The Good Doctor

5 minute read

Lay Lay doesn’t yet have a name for her baby boy. The 23-year-old homemaker gave birth after a grueling eight-hour labor, having made the trip to Thailand alone from the Burmese town of Myawaddy. “I was scared to have my baby at home, as I didn’t have money for a doctor,” she says. “The doctors here made me feel safe.”

Lay Lay’s plight is a side effect of the world’s longest-running civil war, between Burma’s military and local ethnic rebel armies. The conflict has racked Burma, also known as Myanmar, for over half a century. Bloodshed and bitter poverty have claimed thousands of lives, destroyed infrastructure and forced more than 2 million refugees and migrant workers to eke out a better existence in comparatively booming neighbor Thailand.

This forsaken community has precious few options for health care, making the Mae Tao clinic, the free medical facility where Lay Lay gave birth, a lifesaver. Established by Dr. Cynthia Maung near the Thai border town of Mae Sot, Mae Tao treats more than 150,000 patients each year, including some 3,000 newborns—equivalent to a typical U.S. maternity ward.

But there are no gleaming floors or sterile hand-gel dispensers. Instead, a ramshackle collection of lichen-imbued concrete and wire huts is set amid a packed earth garden of calathea and palm. Patients lie on hard wooden or iron cots covered with mats or, if lucky, a thin mattress. Red spatters of betel juice mark the dusty courtyard.

It’s a testament to Burma’s woes that for so many of its people, Mae Tao represents the apex of medical care—and that the nation’s most famous doctor has lived in exile for a quarter-century. Dr. Cynthia, as she is affectionately known, was born in Burma’s then capital of Rangoon in 1959 but grew up just outside the sodden city of Moulmein to the south. After completing her medical studies, the ethnic Karen began working as a rural doctor and was constantly confronted by the hardships of ordinary people.

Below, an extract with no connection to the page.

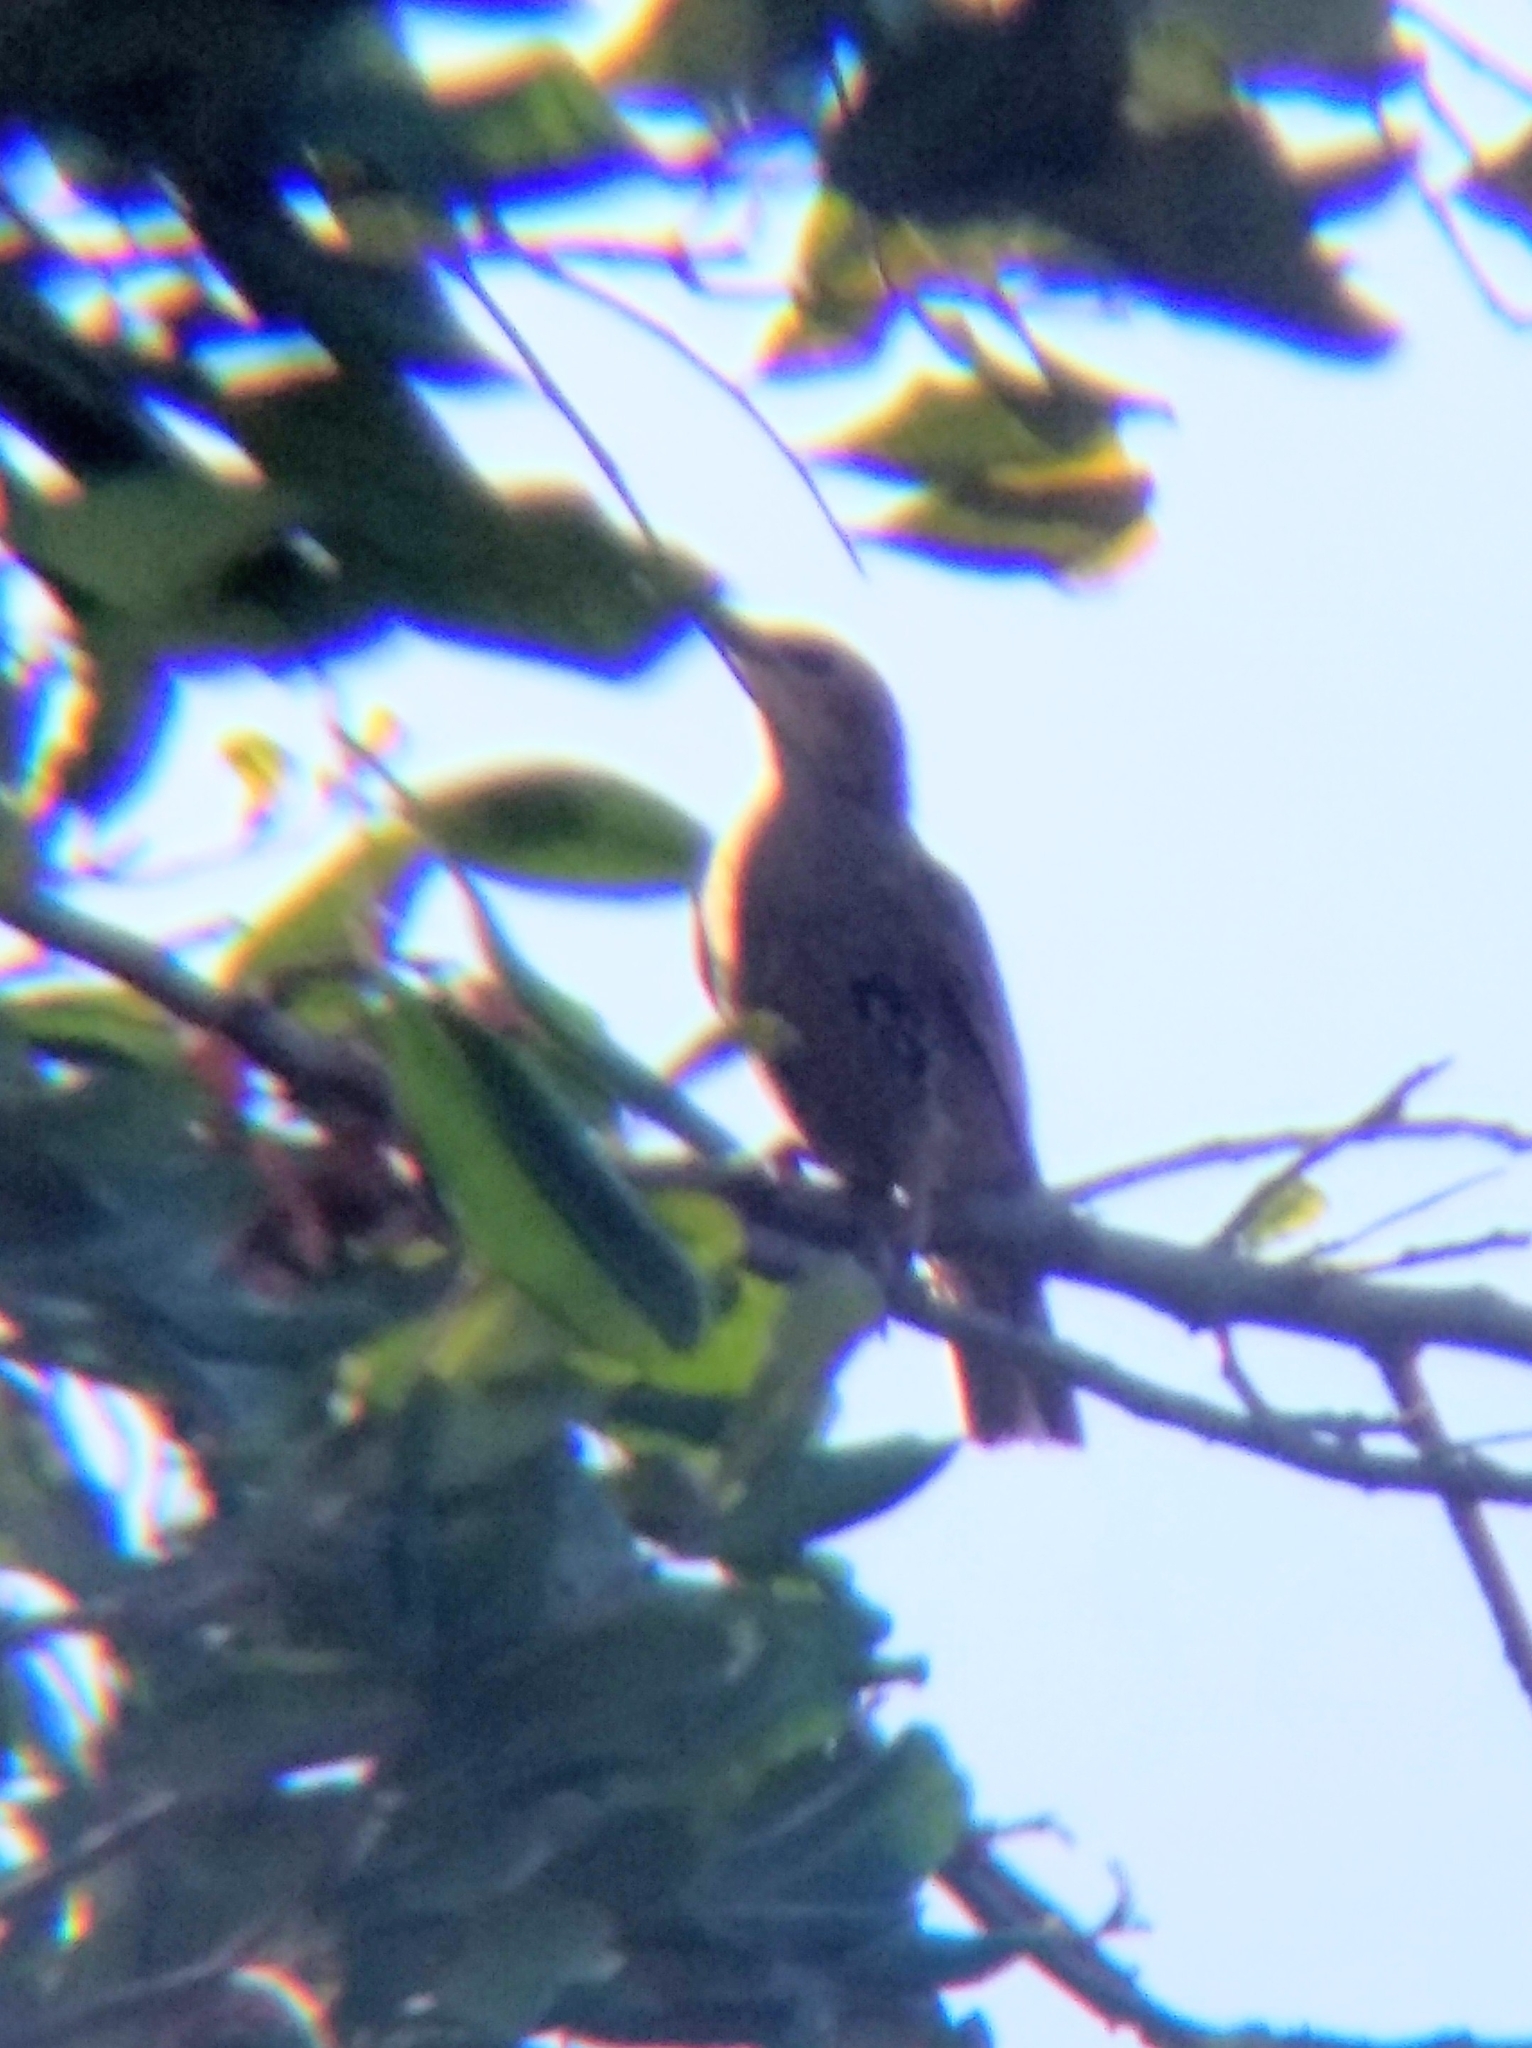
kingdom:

In 1988, student-led pro-democracy demonstrations convulsed the nation, only to be brutally quashed by the junta. Thousands died, and many more fled through the dense jungle to the relative safety of Thailand. Dr. Cynthia joined these bedraggled hordes, administering medical care as best she could despite the scarcity of equipment and medication. The next year, she and a few colleagues set up Mae Tao using supplies begged from missionaries and aid workers. At the outset, the clinic’s meager cache of instruments was sterilized in an aluminum rice cooker.

“We were just emergency medical relief in the conflict zone,” says Dr. Cynthia, attired in a traditional striped Karen tunic. “We were responding to the needs of new arrivals and never expected to stay on the border this long.” Over the next quarter of a century, Burma’s crisis festered and Mao Tao refashioned itself—first caring for ailing and injured students, then soldiers and refugees caught up in ethnic conflicts, and now undocumented migrant workers.

Today, Mae Tao boasts 200 clinical staff plus 300 providing training, education and support. Half the patients are Burmese working in Thailand with the remainder crossing over the border specifically to seek treatment. There are departments for immunizations, HIV/AIDS, laboratory tests, eye surgery, dentistry, respiratory disease as well as distinct local needs—such as a dedicated malaria ward and a vital prosthetics department.

Khin Maung Than’s left leg was crushed in a traffic accident six months ago. Without his cherished prosthetic, handcrafted to precisely match his stump, the 56-year-old Mandalay native would be unable to keep working as a motor-rickshaw driver. “Because of this prosthetic leg, I can still support my two children,” he says. “I couldn’t earn a living otherwise.”

But Khin Maung Than is far from typical. A glance through the department’s register reveals most patients were maimed by land mines. Mae Tao mops up after ongoing clashes between the Burmese government and myriad ethnic armed groups—wounded rebels sometimes share wards with enemy soldiers. “When they are not in the front line, they will not fight,” says Dr. Cynthia.

Since 2011 the long-closed Burma has been pried open. Media censorship has eased, political prisoners have been released and unfettered by-elections saw Nobel Peace Prize winner Aung San Suu Kyi elected to parliament. But precious little reform has trickled down to the border regions. Rape, forced labor and assaults are legion.

Reform brings other problems. Dr. Cynthia has been lionized with awards from all around the globe, but as key donors—including the U.S., Canada and Britain—become enchanted by Burma’s renaissance, crucial funds are siphoned from the impoverished frontier to projects inside the country. Clinical services at Mao Tao cost almost $2 million annually, but resources are only secure until mid-2015. “It’s very challenging if you don’t have funds,” says Dr. Cynthia. “People come here for medical care but have many needs. We have to look not at a disease but at an individual.” Individuals like Lay Lay’s son, who might not yet have a name but, thanks to Dr. Cynthia, now has a chance.